Source passage:
____________

Image Archives

Making My Birthday Last a Week – Riding the Otago Rail Trial

The stones for this beautiful train station in Dunedin came from places along the Otago Rail Trail.
The stones for this beautiful train station in Dunedin came from places along the Otago Rail Trail.


I jumped out of bed eager to begin my birthday week. Ever since arriving in NZ and learning about the Otago Rail Trail, I’ve been telling Eric this is on my “must do” list and what better time than to cycle it for my birthday. After an early morning coffee and breakfast at our self-contained (bathroom and kitchen in our room) in the Kiwis Nest Backpacker’s Hostel in Dunedin, we cycled to the historic, beautiful, Victorian train station. Loading our bicycles and boarding the train couldn’t have been easier. The ticket office had our tickets and the train helpers were expecting our bikes. (Such a difference from boarding a train in Thailand.)

Arriving in Middlemarch.

____________

Work item a: In the rail trail post, list the three adjectives the sentence beginning "After an early morning coffee" uses to describe the train station.
The rows that follow have no connection to the rail trail post.

Data:
____________

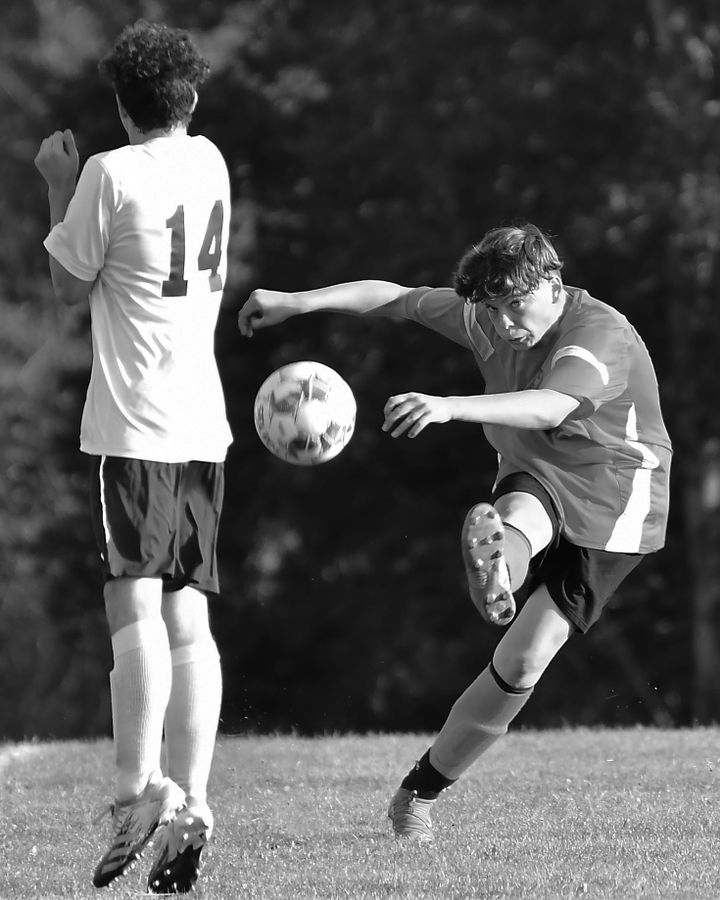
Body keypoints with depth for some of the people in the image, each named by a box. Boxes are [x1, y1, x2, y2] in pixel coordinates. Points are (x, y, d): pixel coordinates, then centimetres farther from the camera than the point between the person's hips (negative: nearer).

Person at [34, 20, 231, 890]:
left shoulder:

____________

Work item b: Rewrite the lines of the Block 1 keypoint rows as a numbered list, skipping blank lines and omitting the picture.

Reply a: historic, beautiful, Victorian

Reply b:
1. Body keypoints with depth for some of the people in the image, each named by a box. Boxes are [x1, y1, x2, y2] in pixel coordinates. Points are (x, y, d): pixel coordinates, then centimetres farther from the camera than the point between the person's hips (negative: nearer).
2. Person at [34, 20, 231, 890]:
3. left shoulder:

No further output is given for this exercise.